Former Egyptian presidential candidate, Hamdeen Sabahi

Egyptian former presidential candidate Hamdeen Sabahi called today for boycotting the country’s upcoming presidential elections due in March.

Speaking at a press conference held at the opposition Dignity Party headquarters in the capital Cairo, Sabahi called for the formation of a “unified coalition” to boycott the elections.

“These are not elections; there are no guarantees, no candidates, and no freedoms,” Sabahi said, adding: “There can be no elections without candidates and without guarantees.”

The former 2014 presidential candidate described the elections as a “farce and absurdity.”

Sabahy, who finished a distant second behind the Egyptian President Abdel Fattah Al-Sisi in the 2014 presidential election, called on other pro-democracy groups to join the coalition. “Come and let us stand together,” he said

“This is a moment when the people will make their say known and, God willing, the say of the people will prevail,” the Egyptian politician pointed out.

Read: The fantasia of the Egyptian elections

The press conference was attended by representatives from various Egyptian political parties, including the leftist Egyptian Social Democratic party, Constitution Party, the Dignity Party, the Socialist Popular Alliance Party, the Freedom Party and the leftist under-construction Bread and Freedom Party.

The parties said that their young members came up with the slogan “stay home” for the boycotting campaign.
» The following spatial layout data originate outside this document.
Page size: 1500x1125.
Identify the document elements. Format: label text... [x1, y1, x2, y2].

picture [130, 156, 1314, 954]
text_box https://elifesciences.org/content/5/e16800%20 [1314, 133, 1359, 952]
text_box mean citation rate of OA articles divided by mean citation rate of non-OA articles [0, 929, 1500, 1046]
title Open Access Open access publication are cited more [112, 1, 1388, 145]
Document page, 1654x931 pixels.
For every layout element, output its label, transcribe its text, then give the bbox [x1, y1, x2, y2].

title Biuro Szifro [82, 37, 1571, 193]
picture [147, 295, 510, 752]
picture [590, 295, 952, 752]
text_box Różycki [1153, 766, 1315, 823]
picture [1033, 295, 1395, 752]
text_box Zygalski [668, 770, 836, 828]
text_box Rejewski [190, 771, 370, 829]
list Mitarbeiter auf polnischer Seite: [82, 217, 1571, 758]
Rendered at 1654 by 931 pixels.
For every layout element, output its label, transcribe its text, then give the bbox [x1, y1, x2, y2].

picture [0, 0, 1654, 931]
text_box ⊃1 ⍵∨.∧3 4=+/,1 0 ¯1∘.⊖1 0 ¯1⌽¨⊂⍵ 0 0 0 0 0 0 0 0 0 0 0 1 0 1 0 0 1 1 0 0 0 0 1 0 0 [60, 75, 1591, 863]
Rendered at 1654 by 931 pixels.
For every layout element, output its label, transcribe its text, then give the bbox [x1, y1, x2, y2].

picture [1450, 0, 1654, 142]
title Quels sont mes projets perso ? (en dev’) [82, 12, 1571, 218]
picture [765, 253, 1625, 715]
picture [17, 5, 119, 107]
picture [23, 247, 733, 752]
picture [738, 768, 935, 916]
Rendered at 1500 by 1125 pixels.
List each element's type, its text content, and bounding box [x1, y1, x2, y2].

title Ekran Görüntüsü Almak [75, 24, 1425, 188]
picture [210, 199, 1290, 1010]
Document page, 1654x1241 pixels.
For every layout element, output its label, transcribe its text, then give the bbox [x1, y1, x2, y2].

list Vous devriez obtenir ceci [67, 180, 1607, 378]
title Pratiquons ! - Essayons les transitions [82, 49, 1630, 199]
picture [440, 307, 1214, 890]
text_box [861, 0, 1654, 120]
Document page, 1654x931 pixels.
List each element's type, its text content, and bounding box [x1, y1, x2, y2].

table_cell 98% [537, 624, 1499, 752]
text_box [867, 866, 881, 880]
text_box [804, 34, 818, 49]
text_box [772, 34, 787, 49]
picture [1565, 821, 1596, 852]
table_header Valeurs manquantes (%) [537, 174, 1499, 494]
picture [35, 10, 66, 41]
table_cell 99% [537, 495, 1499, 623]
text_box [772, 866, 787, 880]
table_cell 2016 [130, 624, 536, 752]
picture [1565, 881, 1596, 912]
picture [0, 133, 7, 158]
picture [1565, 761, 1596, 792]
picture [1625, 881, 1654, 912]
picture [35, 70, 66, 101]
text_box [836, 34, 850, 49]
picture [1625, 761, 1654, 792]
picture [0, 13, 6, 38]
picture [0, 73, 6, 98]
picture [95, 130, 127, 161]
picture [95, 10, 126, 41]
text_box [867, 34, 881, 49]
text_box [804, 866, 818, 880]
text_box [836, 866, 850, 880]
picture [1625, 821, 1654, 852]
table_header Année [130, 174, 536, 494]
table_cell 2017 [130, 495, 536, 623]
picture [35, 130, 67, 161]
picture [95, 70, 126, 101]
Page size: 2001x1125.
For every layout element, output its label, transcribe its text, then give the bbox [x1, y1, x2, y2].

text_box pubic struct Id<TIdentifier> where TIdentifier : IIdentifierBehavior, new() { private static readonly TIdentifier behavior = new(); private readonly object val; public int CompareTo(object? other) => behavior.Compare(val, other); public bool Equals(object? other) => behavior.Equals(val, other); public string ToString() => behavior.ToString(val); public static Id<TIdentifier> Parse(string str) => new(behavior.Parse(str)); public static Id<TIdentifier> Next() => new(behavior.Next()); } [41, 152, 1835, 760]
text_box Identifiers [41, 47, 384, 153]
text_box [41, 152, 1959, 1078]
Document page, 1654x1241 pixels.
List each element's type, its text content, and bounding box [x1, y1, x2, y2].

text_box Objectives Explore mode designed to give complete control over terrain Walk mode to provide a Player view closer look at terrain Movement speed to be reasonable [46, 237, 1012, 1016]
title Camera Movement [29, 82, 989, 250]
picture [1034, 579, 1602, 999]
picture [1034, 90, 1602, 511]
Egyptian elections typically attract low turnout, particularly when the outcome is a foregone conclusion. Al-Sisi has repeatedly urged Egypt’s estimated 60 million registered voters to cast ballots.

After a string of would-be challengers were arrested, forced out or quit the race, the prospect of a virtual referendum — not unlike those held by autocratic rulers in the past — had clouded the election.

On Monday, a little known politician and a staunch supporter, Moussa Mustafa Moussa, submitted his documents Monday, just minutes before the election commission’s deadline. Moussa is the leader of the Ghad, or Tomorrow, party, which does not have a single seat in parliament.

The country’s national election authority, independent judicial body which regulates the electoral process, said yesterday that both Al-Sisi and Moussa had met the requirements and declared them official candidates.